The Internet has grown at a prodigious rate over the last decade. Information
sources are available everywhere, providing a vast amount of useful information
to the general public at any time. Unfortunately, the information on the Internet
is inherently ephemeral. It is distributed over millions of servers which
are administered by a multitude of organizations. New information is constantly
being posted at a server, and existing information is continuously being
deleted at an administrator's whim, regardless of how important it is.
This project investigates how to build a Web archive system that can store
the history and the evolution of the Web: tracking the changes of the Web,
storing multiple versions of Web documents in a succinct way, and providing
the archived information to users through an intuitive interface.Having such
an archive system can make a significant impact on multiple disciplines and
on humanity in general:
- Archive of Human Knowledge: As the Web becomes more popular
and ubiquitous, a significant number of people rely on the Web as their
primary source of information. Whenever they need to look for certain information,
they first go to the Web and look up pages. Also, a significant amount of
information is available only on the Web in a digital form. Therefore, once
information disappears from the Web, it may be permanently lost from humanity.

• • • • • • •

* _Task requirements_:
- A) Copy the stretch of the Web archive passage from "This project investigates" through "lost from humanity.".
- B) Carry on the passage about archiving the Web from its last sentence.

• • • • • • •

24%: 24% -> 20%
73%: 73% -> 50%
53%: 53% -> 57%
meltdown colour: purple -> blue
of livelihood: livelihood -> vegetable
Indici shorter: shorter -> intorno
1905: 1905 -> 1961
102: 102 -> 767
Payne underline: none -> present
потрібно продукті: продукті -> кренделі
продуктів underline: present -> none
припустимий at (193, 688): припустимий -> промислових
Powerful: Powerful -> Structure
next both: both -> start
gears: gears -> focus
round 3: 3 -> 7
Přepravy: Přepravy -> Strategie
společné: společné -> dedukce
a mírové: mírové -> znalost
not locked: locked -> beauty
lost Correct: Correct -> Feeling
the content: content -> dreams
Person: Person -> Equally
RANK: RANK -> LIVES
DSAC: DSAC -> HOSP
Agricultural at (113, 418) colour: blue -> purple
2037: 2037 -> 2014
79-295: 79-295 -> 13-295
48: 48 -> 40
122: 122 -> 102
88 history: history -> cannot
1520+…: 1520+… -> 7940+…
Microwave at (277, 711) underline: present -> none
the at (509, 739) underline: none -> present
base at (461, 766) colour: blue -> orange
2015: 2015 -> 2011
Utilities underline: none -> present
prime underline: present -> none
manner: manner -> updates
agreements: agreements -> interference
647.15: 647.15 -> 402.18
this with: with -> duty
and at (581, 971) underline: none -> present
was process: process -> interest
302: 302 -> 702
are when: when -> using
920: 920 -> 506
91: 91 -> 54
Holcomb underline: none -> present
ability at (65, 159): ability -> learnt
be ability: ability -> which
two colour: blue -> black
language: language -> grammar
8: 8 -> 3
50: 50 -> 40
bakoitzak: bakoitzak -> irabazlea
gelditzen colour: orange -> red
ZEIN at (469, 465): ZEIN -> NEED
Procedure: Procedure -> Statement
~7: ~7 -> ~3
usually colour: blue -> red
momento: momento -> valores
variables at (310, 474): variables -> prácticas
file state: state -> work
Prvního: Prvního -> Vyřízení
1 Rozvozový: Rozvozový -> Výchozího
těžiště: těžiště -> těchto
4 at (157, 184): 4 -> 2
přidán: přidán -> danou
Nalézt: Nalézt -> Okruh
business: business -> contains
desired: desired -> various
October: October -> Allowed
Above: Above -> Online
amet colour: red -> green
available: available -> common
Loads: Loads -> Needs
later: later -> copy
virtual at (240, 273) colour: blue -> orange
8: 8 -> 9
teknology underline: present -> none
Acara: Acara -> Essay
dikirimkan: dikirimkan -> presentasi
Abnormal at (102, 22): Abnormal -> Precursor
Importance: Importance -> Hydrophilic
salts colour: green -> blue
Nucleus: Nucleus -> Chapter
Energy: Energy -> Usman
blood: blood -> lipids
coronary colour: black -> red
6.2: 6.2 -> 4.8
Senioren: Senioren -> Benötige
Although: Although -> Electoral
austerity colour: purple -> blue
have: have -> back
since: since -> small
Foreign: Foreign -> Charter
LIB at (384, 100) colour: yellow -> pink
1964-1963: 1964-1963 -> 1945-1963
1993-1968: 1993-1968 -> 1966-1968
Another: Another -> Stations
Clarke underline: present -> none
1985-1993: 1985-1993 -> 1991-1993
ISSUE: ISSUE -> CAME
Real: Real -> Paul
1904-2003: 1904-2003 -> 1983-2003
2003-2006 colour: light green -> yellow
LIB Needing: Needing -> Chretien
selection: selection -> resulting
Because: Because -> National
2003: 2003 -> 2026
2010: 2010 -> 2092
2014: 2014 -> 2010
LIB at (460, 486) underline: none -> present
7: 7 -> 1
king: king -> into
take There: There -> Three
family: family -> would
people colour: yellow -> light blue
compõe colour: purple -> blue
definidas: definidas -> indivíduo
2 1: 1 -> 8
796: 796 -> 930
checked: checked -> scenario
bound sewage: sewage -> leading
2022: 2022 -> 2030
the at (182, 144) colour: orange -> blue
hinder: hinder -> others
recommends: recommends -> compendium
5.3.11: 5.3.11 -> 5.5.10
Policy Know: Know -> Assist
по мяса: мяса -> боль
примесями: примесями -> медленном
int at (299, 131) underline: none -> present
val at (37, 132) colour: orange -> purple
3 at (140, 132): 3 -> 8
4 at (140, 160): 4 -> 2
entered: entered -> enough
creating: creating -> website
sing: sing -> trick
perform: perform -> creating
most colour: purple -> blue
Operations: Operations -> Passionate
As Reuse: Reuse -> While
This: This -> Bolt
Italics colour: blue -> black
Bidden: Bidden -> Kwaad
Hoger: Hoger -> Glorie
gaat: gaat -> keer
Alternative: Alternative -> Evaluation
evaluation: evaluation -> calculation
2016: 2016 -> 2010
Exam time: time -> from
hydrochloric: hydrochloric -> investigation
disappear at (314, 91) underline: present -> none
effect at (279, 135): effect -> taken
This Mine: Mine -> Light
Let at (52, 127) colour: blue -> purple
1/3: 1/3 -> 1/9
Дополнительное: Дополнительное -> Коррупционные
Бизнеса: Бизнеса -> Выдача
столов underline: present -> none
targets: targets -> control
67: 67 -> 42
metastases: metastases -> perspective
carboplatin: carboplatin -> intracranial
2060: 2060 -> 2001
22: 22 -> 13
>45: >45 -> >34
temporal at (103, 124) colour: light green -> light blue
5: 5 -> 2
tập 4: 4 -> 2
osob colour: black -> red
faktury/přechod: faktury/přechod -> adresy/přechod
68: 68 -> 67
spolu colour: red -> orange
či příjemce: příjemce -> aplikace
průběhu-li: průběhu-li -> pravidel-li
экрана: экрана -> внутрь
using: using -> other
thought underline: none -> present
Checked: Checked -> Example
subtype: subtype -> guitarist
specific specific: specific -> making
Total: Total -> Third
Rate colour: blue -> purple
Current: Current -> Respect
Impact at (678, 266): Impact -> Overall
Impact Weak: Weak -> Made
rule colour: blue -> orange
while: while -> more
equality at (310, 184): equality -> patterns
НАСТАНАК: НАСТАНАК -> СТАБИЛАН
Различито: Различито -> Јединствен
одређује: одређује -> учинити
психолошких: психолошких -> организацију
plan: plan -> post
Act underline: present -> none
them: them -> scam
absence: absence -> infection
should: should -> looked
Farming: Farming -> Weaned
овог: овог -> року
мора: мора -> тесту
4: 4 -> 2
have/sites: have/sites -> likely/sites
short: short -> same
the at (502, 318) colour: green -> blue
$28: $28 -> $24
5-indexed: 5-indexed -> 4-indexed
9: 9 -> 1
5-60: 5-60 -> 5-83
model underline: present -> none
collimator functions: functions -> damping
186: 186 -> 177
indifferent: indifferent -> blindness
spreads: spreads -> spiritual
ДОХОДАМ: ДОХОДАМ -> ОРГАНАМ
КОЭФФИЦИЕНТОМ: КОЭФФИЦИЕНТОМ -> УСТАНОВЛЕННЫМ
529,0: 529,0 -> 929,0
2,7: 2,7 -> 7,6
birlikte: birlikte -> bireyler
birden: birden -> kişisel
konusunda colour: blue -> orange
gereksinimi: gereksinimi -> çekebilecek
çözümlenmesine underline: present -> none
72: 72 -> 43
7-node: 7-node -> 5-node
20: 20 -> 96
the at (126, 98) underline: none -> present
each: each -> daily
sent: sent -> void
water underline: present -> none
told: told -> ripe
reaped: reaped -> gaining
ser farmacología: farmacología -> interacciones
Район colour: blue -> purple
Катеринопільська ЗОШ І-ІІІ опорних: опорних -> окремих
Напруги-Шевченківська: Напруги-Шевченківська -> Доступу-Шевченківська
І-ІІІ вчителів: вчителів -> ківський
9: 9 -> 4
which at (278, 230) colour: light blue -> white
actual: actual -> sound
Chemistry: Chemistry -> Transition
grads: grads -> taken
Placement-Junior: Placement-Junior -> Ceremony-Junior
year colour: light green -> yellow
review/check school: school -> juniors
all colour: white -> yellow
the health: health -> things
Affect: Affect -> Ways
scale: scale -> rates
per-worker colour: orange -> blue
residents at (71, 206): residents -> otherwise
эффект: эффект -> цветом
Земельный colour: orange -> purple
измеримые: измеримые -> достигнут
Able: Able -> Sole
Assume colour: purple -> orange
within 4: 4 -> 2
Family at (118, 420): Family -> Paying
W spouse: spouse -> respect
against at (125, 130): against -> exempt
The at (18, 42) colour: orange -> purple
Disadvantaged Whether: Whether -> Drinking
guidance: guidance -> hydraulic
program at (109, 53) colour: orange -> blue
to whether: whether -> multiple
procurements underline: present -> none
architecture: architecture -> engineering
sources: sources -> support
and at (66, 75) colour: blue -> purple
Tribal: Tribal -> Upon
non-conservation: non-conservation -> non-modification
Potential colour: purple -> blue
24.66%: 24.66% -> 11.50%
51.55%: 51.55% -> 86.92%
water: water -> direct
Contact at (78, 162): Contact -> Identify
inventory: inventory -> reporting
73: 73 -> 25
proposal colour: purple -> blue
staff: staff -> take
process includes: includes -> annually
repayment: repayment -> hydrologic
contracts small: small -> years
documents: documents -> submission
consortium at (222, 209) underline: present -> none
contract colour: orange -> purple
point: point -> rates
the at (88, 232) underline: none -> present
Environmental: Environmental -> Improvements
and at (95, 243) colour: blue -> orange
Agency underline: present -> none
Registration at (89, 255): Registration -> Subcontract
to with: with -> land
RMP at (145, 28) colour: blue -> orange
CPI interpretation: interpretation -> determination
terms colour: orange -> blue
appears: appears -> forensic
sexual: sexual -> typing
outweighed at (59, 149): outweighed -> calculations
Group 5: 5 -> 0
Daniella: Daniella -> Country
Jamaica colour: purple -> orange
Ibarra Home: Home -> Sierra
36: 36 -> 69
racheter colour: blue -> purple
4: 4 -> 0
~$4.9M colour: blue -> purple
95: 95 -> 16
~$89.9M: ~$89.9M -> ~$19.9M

• • • • • • •

* _Results for the exercise_:
- A)
This project investigates how to build a Web archive system that can store
the history and the evolution of the Web: tracking the changes of the Web,
storing multiple versions of Web documents in a succinct way, and providing
the archived information to users through an intuitive interface.Having such
an archive system can make a significant impact on multiple disciplines and
on humanity in general:
- Archive of Human Knowledge: As the Web becomes more popular
and ubiquitous, a significant number of people rely on the Web as their
primary source of information. Whenever they need to look for certain information,
they first go to the Web and look up pages. Also, a significant amount of
information is available only on the Web in a digital form. Therefore, once
information disappears from the Web, it may be permanently lost from humanity.

- B)
Unless we archive the constantly changing Web for a long period of time, we
may suffer constant loss of information which may have taken several decades
- Web Research Platform: Constant changes of Web documents
have posed many challenges to Web caches, Web crawlers and network routers.
Because a Web cache or a Web crawler does not know when and how often a
Web page changes, it has to download and/or cache the same page multiple times,
even if the page has not changed. A large body of research has been conducted
to address this challenge, and innovative new algorithms and protocols have
been developed. However, due to the lack of the Web change data, it has been
difficult to validate the algorithms in practice. A central archive of the
Web history will provide valuable Web change data and work as a research platform where
researchers can develop and validate new ideas.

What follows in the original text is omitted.